I agree with this point in part, but I think it requires some modification.

The idea that America First suggested Trump’s intent to abandon American leadership has always been mistaken. It was always more likely that Trump wanted to transform American leadership from that of a “chairman of the board” to something akin to a mob boss. He doesn’t want to abandon America’s security commitments. He wants to make them more transactional (hence his regular calls for America’s allies to “pay their bills” in return for American protection.).

The distinction is important though. Trump may not actively seek the end of America’s global leadership, but by transforming it, he may accelerate its demise.

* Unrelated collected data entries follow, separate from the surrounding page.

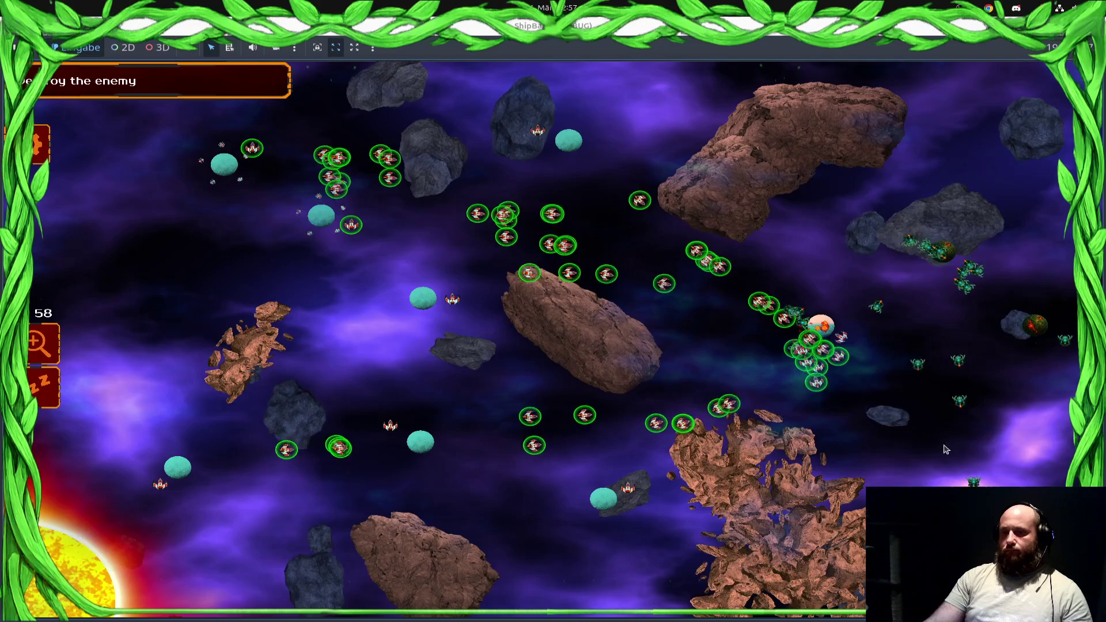
double_click(544, 340)
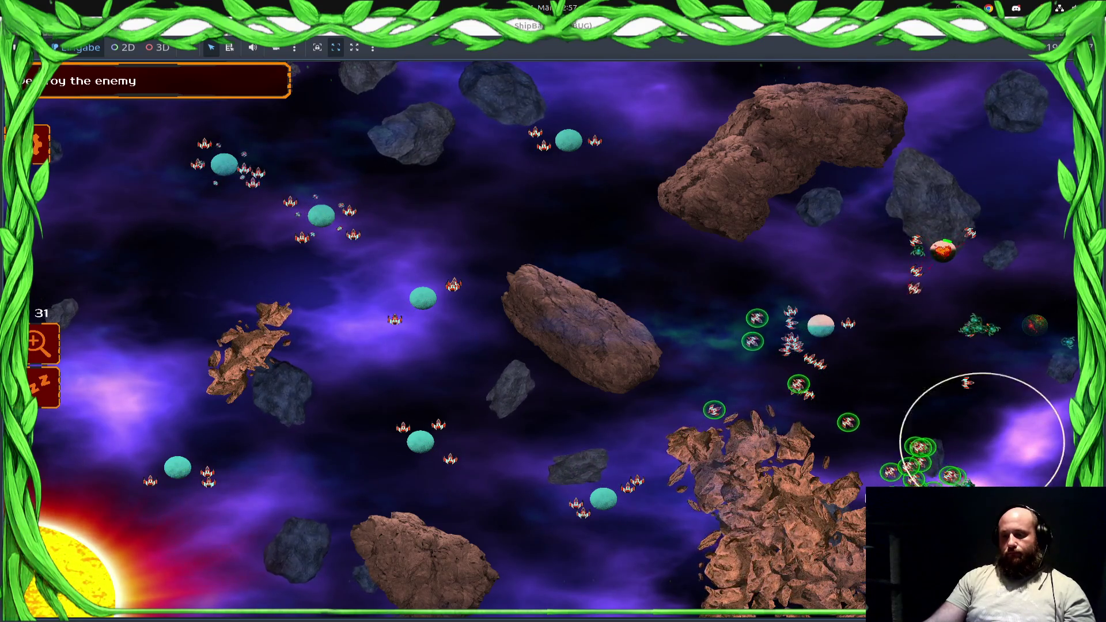
drag(900, 455, 380, 455)
drag(1004, 380, 196, 380)
right_click(890, 367)
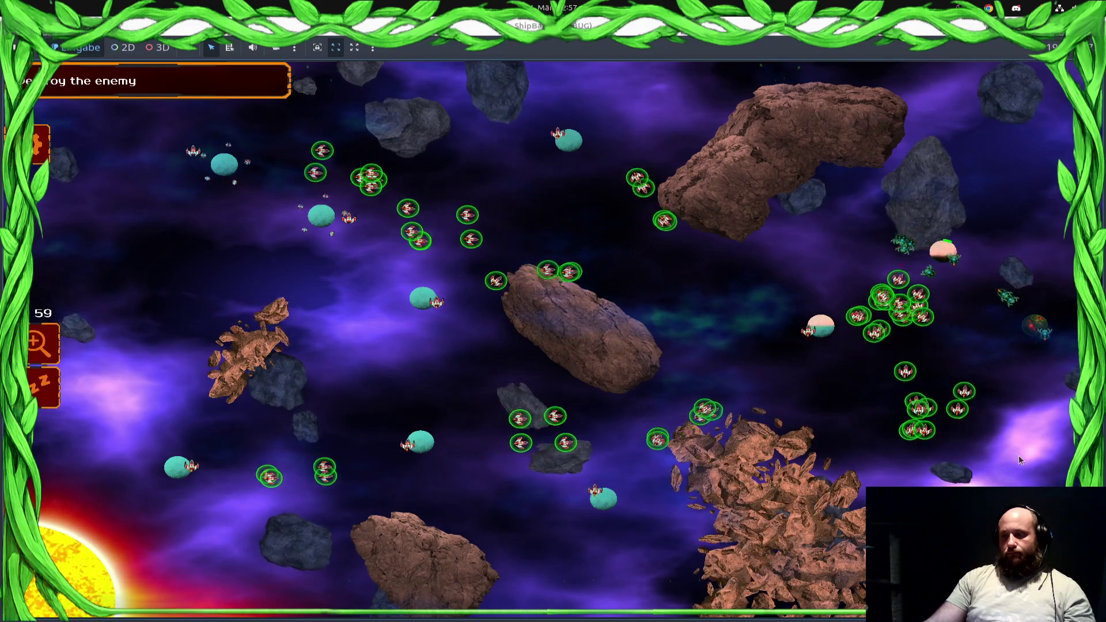
Reselect the central and right-hand ships and order them to attack the enemy planets.
click(1044, 323)
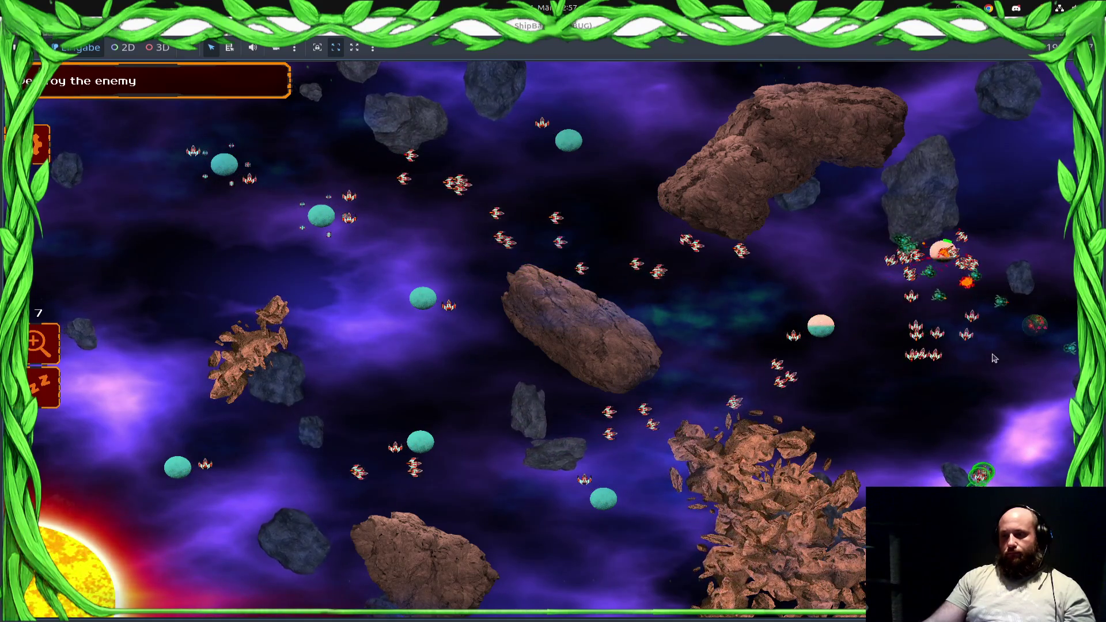
scroll(1046, 324, up, 3)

Even a country as powerful as the United States needs to present a palatable vision to the world it seeks to lead. The American vision of global leadership has been built on ideals such as the rule of law, freedom of expression, open commercial exchange, and positive-sum cooperation. While the United States certainly violates the ideas at times, political scientists Henry Farrell and Martha Finnemore argue the resulting hypocrisy is superior to the transactional alternative Trump presents. They write,

[H]ypocrisy is as crucial to international politics as to personal relations. Blunt pursuit of self-interest is rarely appealing to others. American leaders used to push the self-serving myth that U.S. interests and the world’s interests were mostly the same, and that America was the one indispensable nation. Now, Trump has driven a highly visible wedge between American interests and the world’s. Making America Great Again might be an attractive slogan to a large minority of American voters, but it is unlikely to attract non-Americans, who fear that Trump wants to make America and himself great at their expense, something that, in turn, will make greatness harder to achieve.

So Friedman is right that Trump is not intentionally abandoning American leadership. However, as he defiles it by making it more nakedly transactional, it becomes more likely it will end as a result.